日経ビジネスの2007年4月30日号に「水俣発 地球再生」という特集記事が載っています。ここではあまり自然再生の経緯には触れられていませんが、水俣病の原因と発生メカニズムが解明されてから、水俣湾は長い時間を掛けて再生されました。具体的には湾に汚染された魚を閉じ込め、長い時間を掛けて汚染を除去して自然の状態を取り戻しています。まだ100%とはいえないのかもしれませんが、水俣病が発生した後の情況から比較すると、殆どと言っていいほど自然に戻っているそうです。

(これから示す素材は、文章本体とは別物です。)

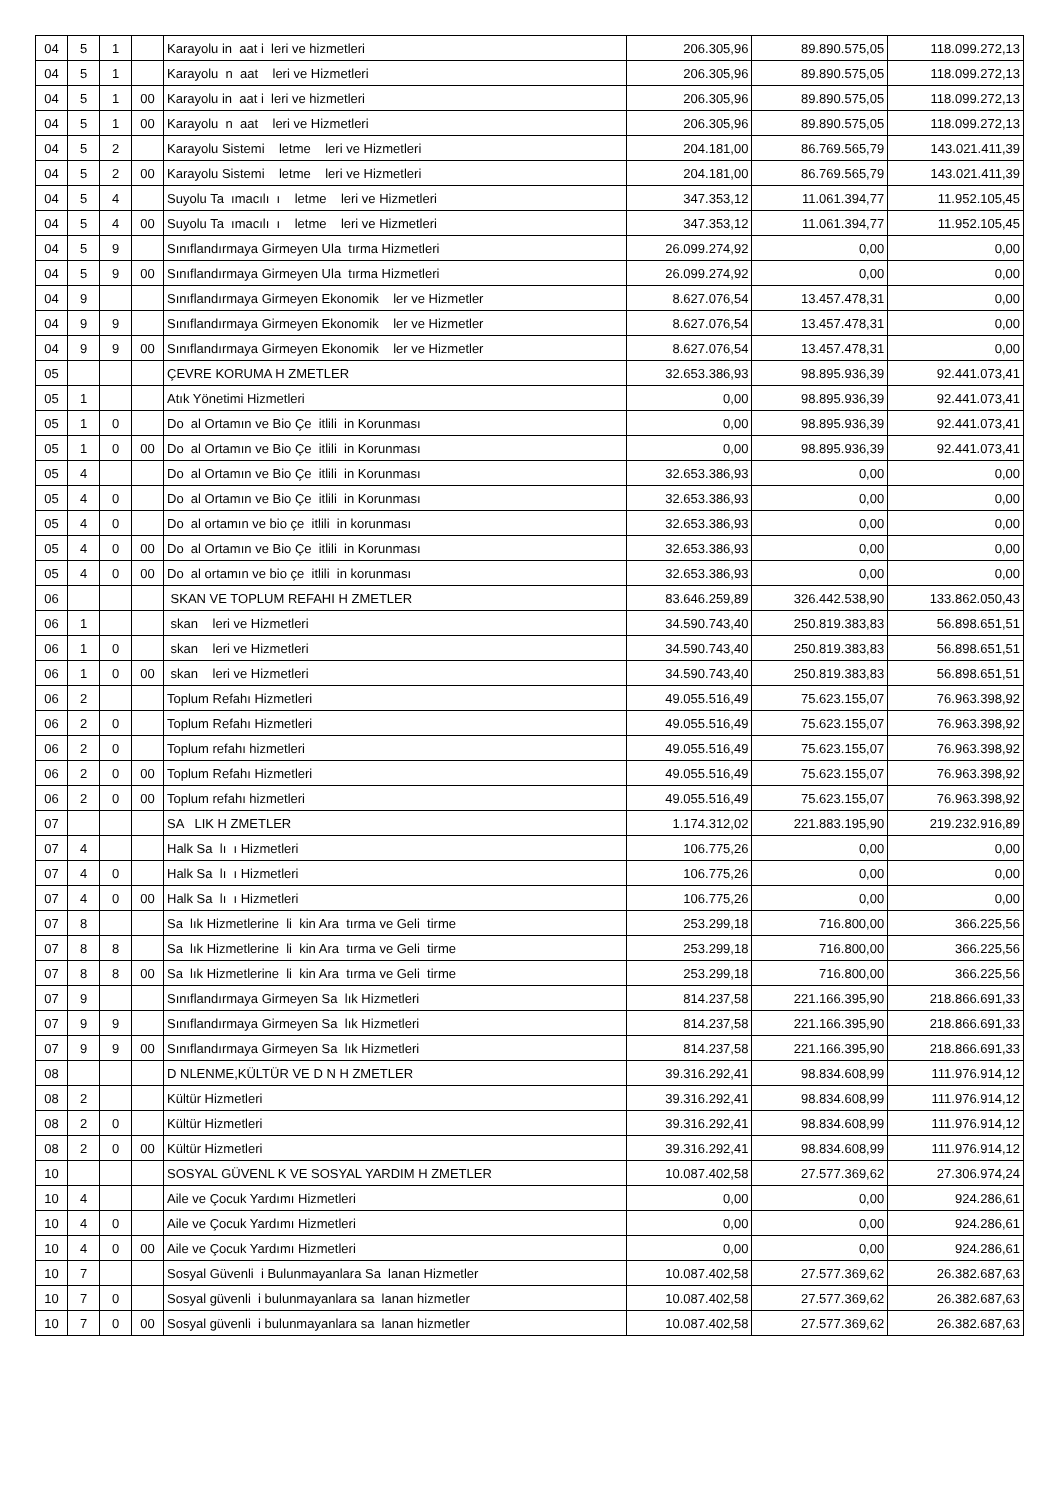| 04 | 5 | 1 | | Karayolu in aat i leri ve hizmetleri | 206.305,96 | 89.890.575,05 | 118.099.272,13 |
| 04 | 5 | 1 | | Karayolu n aat leri ve Hizmetleri | 206.305,96 | 89.890.575,05 | 118.099.272,13 |
| 04 | 5 | 1 | 00 | Karayolu in aat i leri ve hizmetleri | 206.305,96 | 89.890.575,05 | 118.099.272,13 |
| 04 | 5 | 1 | 00 | Karayolu n aat leri ve Hizmetleri | 206.305,96 | 89.890.575,05 | 118.099.272,13 |
| 04 | 5 | 2 | | Karayolu Sistemi letme leri ve Hizmetleri | 204.181,00 | 86.769.565,79 | 143.021.411,39 |
| 04 | 5 | 2 | 00 | Karayolu Sistemi letme leri ve Hizmetleri | 204.181,00 | 86.769.565,79 | 143.021.411,39 |
| 04 | 5 | 4 | | Suyolu Ta ımacılı ı letme leri ve Hizmetleri | 347.353,12 | 11.061.394,77 | 11.952.105,45 |
| 04 | 5 | 4 | 00 | Suyolu Ta ımacılı ı letme leri ve Hizmetleri | 347.353,12 | 11.061.394,77 | 11.952.105,45 |
| 04 | 5 | 9 | | Sınıflandırmaya Girmeyen Ula tırma Hizmetleri | 26.099.274,92 | 0,00 | 0,00 |
| 04 | 5 | 9 | 00 | Sınıflandırmaya Girmeyen Ula tırma Hizmetleri | 26.099.274,92 | 0,00 | 0,00 |
| 04 | 9 | | | Sınıflandırmaya Girmeyen Ekonomik ler ve Hizmetler | 8.627.076,54 | 13.457.478,31 | 0,00 |
| 04 | 9 | 9 | | Sınıflandırmaya Girmeyen Ekonomik ler ve Hizmetler | 8.627.076,54 | 13.457.478,31 | 0,00 |
| 04 | 9 | 9 | 00 | Sınıflandırmaya Girmeyen Ekonomik ler ve Hizmetler | 8.627.076,54 | 13.457.478,31 | 0,00 |
| 05 | | | | ÇEVRE KORUMA H ZMETLER | 32.653.386,93 | 98.895.936,39 | 92.441.073,41 |
| 05 | 1 | | | Atık Yönetimi Hizmetleri | 0,00 | 98.895.936,39 | 92.441.073,41 |
| 05 | 1 | 0 | | Do al Ortamın ve Bio Çe itlili in Korunması | 0,00 | 98.895.936,39 | 92.441.073,41 |
| 05 | 1 | 0 | 00 | Do al Ortamın ve Bio Çe itlili in Korunması | 0,00 | 98.895.936,39 | 92.441.073,41 |
| 05 | 4 | | | Do al Ortamın ve Bio Çe itlili in Korunması | 32.653.386,93 | 0,00 | 0,00 |
| 05 | 4 | 0 | | Do al Ortamın ve Bio Çe itlili in Korunması | 32.653.386,93 | 0,00 | 0,00 |
| 05 | 4 | 0 | | Do al ortamın ve bio çe itlili in korunması | 32.653.386,93 | 0,00 | 0,00 |
| 05 | 4 | 0 | 00 | Do al Ortamın ve Bio Çe itlili in Korunması | 32.653.386,93 | 0,00 | 0,00 |
| 05 | 4 | 0 | 00 | Do al ortamın ve bio çe itlili in korunması | 32.653.386,93 | 0,00 | 0,00 |
| 06 | | | | SKAN VE TOPLUM REFAHI H ZMETLER | 83.646.259,89 | 326.442.538,90 | 133.862.050,43 |
| 06 | 1 | | | skan leri ve Hizmetleri | 34.590.743,40 | 250.819.383,83 | 56.898.651,51 |
| 06 | 1 | 0 | | skan leri ve Hizmetleri | 34.590.743,40 | 250.819.383,83 | 56.898.651,51 |
| 06 | 1 | 0 | 00 | skan leri ve Hizmetleri | 34.590.743,40 | 250.819.383,83 | 56.898.651,51 |
| 06 | 2 | | | Toplum Refahı Hizmetleri | 49.055.516,49 | 75.623.155,07 | 76.963.398,92 |
| 06 | 2 | 0 | | Toplum Refahı Hizmetleri | 49.055.516,49 | 75.623.155,07 | 76.963.398,92 |
| 06 | 2 | 0 | | Toplum refahı hizmetleri | 49.055.516,49 | 75.623.155,07 | 76.963.398,92 |
| 06 | 2 | 0 | 00 | Toplum Refahı Hizmetleri | 49.055.516,49 | 75.623.155,07 | 76.963.398,92 |
| 06 | 2 | 0 | 00 | Toplum refahı hizmetleri | 49.055.516,49 | 75.623.155,07 | 76.963.398,92 |
| 07 | | | | SA LIK H ZMETLER | 1.174.312,02 | 221.883.195,90 | 219.232.916,89 |
| 07 | 4 | | | Halk Sa lı ı Hizmetleri | 106.775,26 | 0,00 | 0,00 |
| 07 | 4 | 0 | | Halk Sa lı ı Hizmetleri | 106.775,26 | 0,00 | 0,00 |
| 07 | 4 | 0 | 00 | Halk Sa lı ı Hizmetleri | 106.775,26 | 0,00 | 0,00 |
| 07 | 8 | | | Sa lık Hizmetlerine li kin Ara tırma ve Geli tirme | 253.299,18 | 716.800,00 | 366.225,56 |
| 07 | 8 | 8 | | Sa lık Hizmetlerine li kin Ara tırma ve Geli tirme | 253.299,18 | 716.800,00 | 366.225,56 |
| 07 | 8 | 8 | 00 | Sa lık Hizmetlerine li kin Ara tırma ve Geli tirme | 253.299,18 | 716.800,00 | 366.225,56 |
| 07 | 9 | | | Sınıflandırmaya Girmeyen Sa lık Hizmetleri | 814.237,58 | 221.166.395,90 | 218.866.691,33 |
| 07 | 9 | 9 | | Sınıflandırmaya Girmeyen Sa lık Hizmetleri | 814.237,58 | 221.166.395,90 | 218.866.691,33 |
| 07 | 9 | 9 | 00 | Sınıflandırmaya Girmeyen Sa lık Hizmetleri | 814.237,58 | 221.166.395,90 | 218.866.691,33 |
| 08 | | | | D NLENME,KÜLTÜR VE D N H ZMETLER | 39.316.292,41 | 98.834.608,99 | 111.976.914,12 |
| 08 | 2 | | | Kültür Hizmetleri | 39.316.292,41 | 98.834.608,99 | 111.976.914,12 |
| 08 | 2 | 0 | | Kültür Hizmetleri | 39.316.292,41 | 98.834.608,99 | 111.976.914,12 |
| 08 | 2 | 0 | 00 | Kültür Hizmetleri | 39.316.292,41 | 98.834.608,99 | 111.976.914,12 |
| 10 | | | | SOSYAL GÜVENL K VE SOSYAL YARDIM H ZMETLER | 10.087.402,58 | 27.577.369,62 | 27.306.974,24 |
| 10 | 4 | | | Aile ve Çocuk Yardımı Hizmetleri | 0,00 | 0,00 | 924.286,61 |
| 10 | 4 | 0 | | Aile ve Çocuk Yardımı Hizmetleri | 0,00 | 0,00 | 924.286,61 |
| 10 | 4 | 0 | 00 | Aile ve Çocuk Yardımı Hizmetleri | 0,00 | 0,00 | 924.286,61 |
| 10 | 7 | | | Sosyal Güvenli i Bulunmayanlara Sa lanan Hizmetler | 10.087.402,58 | 27.577.369,62 | 26.382.687,63 |
| 10 | 7 | 0 | | Sosyal güvenli i bulunmayanlara sa lanan hizmetler | 10.087.402,58 | 27.577.369,62 | 26.382.687,63 |
| 10 | 7 | 0 | 00 | Sosyal güvenli i bulunmayanlara sa lanan hizmetler | 10.087.402,58 | 27.577.369,62 | 26.382.687,63 |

一方で、企業城下町であった水俣市では、未だに過去の因縁ともいえるしこりは残っているようです。私も大学のときに、法学部で不法行為や環境論を学んでいましたので、このあたりのお話は沢山聞きましたが、環境よりも人や社会に残るしこりを解決してもとの状態に戻すことは、自然再生よりも大変であるということを、記事を読んで再認識しました。

しかし、その一方で行政、患者、住民の間には、ある程度の共同歩調が組み上げられており、自然を守ること、環境に配慮に対して社会としての試みが根付いているようです。その意味でも、極限とも言える環境破壊を経験した地域社会が、如何にして地域コミュニティを再生していけるのか、一つのモデルケースともいえると思います。

現在の情況が不完全であることは否めません。これから、また長い時間を掛けて社会に残るしこりを解決していき、水俣病以前、またはそれ以上に健全な地域社会に向けて一歩一歩歩んでいって欲しいと思います。